◆ WORK INSTRUCTION: If a line includes "knee", copy it out of the entries.

*** Opening MATERIAL SUPPLIED ***

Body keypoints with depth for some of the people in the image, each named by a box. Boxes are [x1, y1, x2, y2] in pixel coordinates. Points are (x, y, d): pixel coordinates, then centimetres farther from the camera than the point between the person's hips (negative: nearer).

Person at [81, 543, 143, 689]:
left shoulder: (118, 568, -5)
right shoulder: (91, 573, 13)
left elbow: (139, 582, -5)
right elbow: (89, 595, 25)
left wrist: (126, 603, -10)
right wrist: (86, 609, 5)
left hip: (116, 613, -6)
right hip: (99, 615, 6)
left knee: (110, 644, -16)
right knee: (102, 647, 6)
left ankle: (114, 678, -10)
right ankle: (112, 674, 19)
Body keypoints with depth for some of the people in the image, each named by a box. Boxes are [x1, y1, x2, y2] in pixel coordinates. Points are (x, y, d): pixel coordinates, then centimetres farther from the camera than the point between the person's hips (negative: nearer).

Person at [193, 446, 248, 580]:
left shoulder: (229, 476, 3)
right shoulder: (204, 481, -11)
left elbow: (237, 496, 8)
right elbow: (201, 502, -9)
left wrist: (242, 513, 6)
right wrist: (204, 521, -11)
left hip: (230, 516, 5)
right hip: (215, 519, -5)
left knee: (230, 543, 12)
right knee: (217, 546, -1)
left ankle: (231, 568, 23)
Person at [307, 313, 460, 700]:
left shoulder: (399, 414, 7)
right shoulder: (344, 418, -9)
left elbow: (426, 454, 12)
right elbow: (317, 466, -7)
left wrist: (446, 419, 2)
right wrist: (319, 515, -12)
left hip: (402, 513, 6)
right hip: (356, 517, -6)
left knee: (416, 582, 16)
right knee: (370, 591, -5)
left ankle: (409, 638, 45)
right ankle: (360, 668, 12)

*** Closing MATERIAL SUPPLIED ***

◆ RESULT FOR THIS EXERCISE:
left knee: (110, 644, -16)
right knee: (102, 647, 6)
left knee: (230, 543, 12)
right knee: (217, 546, -1)
left knee: (416, 582, 16)
right knee: (370, 591, -5)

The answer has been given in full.